どんなジャンルにも、「伝説の」という言葉が冠せられる存在はありますよね。バレエの世界でいえば、20世紀初期に現れた「バレエ・リュス」がそれにあたります。
「リュス」とは、ロシアのこと。つまりはロシア・バレエ団というわけです。1909年、ロシア人のセルゲイ・ディアギレフが創始した一座です。ディアギレフが主宰する公演は、あらゆる面で斬新でした。バレエの舞台はさまざまな芸術的要素が組み合わされてできていますが、ディエギレフはその一つひとつに、当時の最先端を行く前衛的な感覚の持ち主を抜擢していきました。そうして、だれも見たことのなかった舞台を客の眼前に現したのです。
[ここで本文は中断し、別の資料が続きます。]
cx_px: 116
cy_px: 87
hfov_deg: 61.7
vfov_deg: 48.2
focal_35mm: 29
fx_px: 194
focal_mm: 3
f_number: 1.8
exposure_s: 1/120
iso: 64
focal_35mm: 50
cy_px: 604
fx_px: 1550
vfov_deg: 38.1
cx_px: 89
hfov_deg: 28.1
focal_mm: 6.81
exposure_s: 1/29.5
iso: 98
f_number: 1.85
たとえば、1916年初演の《パラード》では、ジャン・コクトーが脚本、エリック・サティが音楽、衣装・舞台美術はパブロ・ピカソという当世一流のアーティストがそろい踏みして、ひとつの舞台をつくり上げました。
ほかにもディアギレフのもとで制作に携わった芸術家の名を挙げれば、音楽ではイーゴリ・ストラヴィンスキーやエリック・サティ、ダンサーのニジンスキー、舞台美術や衣装にはアンリ・マティス、ジョルジョ・デ・キリコ、ココ・シャネル……。まさに時代の才能を集結させていました。
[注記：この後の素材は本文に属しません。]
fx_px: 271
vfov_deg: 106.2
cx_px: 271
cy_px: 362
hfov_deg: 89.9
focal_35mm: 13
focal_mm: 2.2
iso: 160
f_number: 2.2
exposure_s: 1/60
ディアギレフは、総合芸術たるバレエに新風を吹き込んだだけではありません。20世紀初頭の芸術表現全体に、強烈な影響を与えたのです。なんともスケールの大きい人物。こうした広い視野を持つ総合的な人物、昨今ではなかなかお目にかかれないではないですか。
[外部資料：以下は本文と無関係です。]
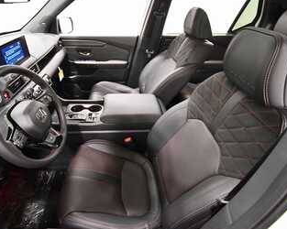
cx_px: 116
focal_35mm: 18
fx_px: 153
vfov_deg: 73.7
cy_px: 116
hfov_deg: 85.4
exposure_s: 1/60
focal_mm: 10
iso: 3600
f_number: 4.5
ディアギレフとバレエ・リュスが成し遂げたことの全体像を描き出すのは、どんな手段や方法をとったとしても、なかなか難しいこと。そこで、その一端でも照らし出せたらという考えのもと、バレエ・リュスにかんする展覧会がはじまりました。東京六本木、国立新美術館での「魅惑のコスチューム:バレエ・リュス展」です。